I feel like there's a lot of insight in those stories.
And they survive for a reason, right?
They're, they're hundreds of years old, and they survive for a reason.
I've lived in Brooklyn now for, for years.
And it's still, I still just feel like a visitor there.
I don't know if that'll ever go away.
I always think of Maui as home.
I come home and spend about a month here every year, and it's still just feels like home.
I come home every winter, and spend time with my family, and like when I think about family time, it's all in Hawaiʻi, and it's the people I know, it's the people I love.
And so there are stories that I've set elsewhere, that don't really make sense to me until I if I reset them in Hawaiʻi suddenly like it all becomes real and it becomes familiar.
When I was first started writing No One Else, I actually had set it in Massachusetts, where I was like, briefly living, and uh spending a summer.
And I wrote this script and it kind of didn't make sense to me or like, not that, it didn't quite feel real, wasn't working.
And then I came home one winter, and this would have been 2015.
And I was sitting up on up on up in Wailuku and looking out at a cane fire.
And it just occurred to me what if I set it right here?
And what if like, the cane fires were the backdrop for the island?
And what if the characters were local people, and suddenly, it all seemed super real, it all seemed familiar to me, it seemed natural.
And, and then I was like, I have to have to write this.
I started writing the book, started working on the book.
And then the next year, the mill closed.
So it was kind of, the story almost became like a story of mourning, as this kind of era was ending.
And think there’s like a magic, just as a reader, when I'm reading a story about a world that I'm not familiar with, would be a culture I'm not familiar with.
I just noticed that those kinds of really specific ticks have a place or have a culture or have a language, make it feel so much more real.
I think there's a paradox, where almost the more specific, you can make it a story to your own experience, the more universal it is somehow.
And so if you're wanting to tell your story, I think if you can be as specific to it as possible.
I think that's only a strength.
So when I was a kid I got hooked on comics.
And it just never went away.
I just always loved them.
And I think the magic of it is, like reading pictures, like in a movie, the images don't stay on the screen long enough to really kind of really study and kind of figure out what the story is from the image if you have a more complex story.
One cartoonists that I really love, his name is Chester Brown.
And he always says that what he loves about comics is the silence and the stillness.

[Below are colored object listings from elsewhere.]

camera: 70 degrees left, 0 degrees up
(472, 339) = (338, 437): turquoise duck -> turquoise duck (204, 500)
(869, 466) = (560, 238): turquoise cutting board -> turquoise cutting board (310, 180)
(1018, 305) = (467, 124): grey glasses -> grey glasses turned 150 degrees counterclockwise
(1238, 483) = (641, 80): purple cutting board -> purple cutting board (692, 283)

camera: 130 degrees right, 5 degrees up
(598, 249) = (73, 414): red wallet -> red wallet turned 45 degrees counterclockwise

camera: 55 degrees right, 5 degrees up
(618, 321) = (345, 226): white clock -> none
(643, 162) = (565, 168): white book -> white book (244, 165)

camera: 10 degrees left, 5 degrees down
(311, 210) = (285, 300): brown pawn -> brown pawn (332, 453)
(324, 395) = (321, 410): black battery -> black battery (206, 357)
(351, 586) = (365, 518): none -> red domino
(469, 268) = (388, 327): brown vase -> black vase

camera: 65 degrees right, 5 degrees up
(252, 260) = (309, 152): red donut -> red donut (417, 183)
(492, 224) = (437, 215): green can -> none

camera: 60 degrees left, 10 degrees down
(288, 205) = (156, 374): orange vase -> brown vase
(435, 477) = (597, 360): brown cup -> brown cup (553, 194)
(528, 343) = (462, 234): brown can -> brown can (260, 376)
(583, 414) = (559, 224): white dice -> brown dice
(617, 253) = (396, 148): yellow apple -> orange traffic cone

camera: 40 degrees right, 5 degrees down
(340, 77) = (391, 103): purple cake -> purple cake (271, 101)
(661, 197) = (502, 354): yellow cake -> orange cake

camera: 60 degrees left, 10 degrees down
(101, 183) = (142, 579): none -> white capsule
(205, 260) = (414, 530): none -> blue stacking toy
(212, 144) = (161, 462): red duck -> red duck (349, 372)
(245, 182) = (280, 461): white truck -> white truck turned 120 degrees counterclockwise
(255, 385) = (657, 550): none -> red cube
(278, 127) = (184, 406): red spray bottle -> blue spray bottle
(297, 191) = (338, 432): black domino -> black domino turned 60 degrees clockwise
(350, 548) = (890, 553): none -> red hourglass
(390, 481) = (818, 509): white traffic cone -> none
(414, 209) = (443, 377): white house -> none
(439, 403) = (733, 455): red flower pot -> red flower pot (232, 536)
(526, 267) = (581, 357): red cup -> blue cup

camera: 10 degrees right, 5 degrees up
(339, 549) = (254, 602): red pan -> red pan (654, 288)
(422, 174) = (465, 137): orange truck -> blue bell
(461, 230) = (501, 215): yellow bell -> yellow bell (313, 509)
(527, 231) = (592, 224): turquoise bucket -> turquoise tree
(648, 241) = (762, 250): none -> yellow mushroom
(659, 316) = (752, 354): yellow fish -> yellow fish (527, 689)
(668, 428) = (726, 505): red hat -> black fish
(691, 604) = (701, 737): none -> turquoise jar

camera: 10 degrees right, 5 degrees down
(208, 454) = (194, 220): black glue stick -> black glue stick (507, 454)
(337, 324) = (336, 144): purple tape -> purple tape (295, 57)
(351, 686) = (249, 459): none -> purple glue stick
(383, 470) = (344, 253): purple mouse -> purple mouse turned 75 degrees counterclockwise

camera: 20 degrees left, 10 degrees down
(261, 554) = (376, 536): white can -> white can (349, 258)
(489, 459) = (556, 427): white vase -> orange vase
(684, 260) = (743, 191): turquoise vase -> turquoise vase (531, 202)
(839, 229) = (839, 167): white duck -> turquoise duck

And I couldn't agree more.
It's looking at a still image, and kind of deciphering all its nuance spending, taking your own time on it.
And then going to the next image and seeing how those two images connect.
It's just a magic reading experience for me that I love.
And I just, I love a new great comic.
I crave that I just, it's my favorite way to my favorite form of entertainment.
Kalaʻi Miller: Mahalo for joining us.
Please be sure to check out our digital extras for tonight’s episode on PBS Hawaiʻi dot org or on our PBS Hawaiʻi YouTube page.
For Home is Here, I’m Kalaʻi Miller…a hui hou.
Keola Rapozo: Our customers, they feel a sense of pride.
It's something that early on, that was our number one driver was like being prideful to come from this place.
When nobody was trying to be from Hawaiʻi.
Everybody was trying to be from New York or LA or Europe, we’re like, nah, this place is the coolest place on the planet.
Let's share our stories.
This is a watercolor I did for my parents as a Christmas present.
That's actually a picture of our yard and that's a Kolea that lives in our yard.
Every year, they they live here in the winter and then they migrate to Alaska.
But always come back in the winter.
And that's like me and my brother who go away to the mainland for most of the year and then come home and visit for the holidays.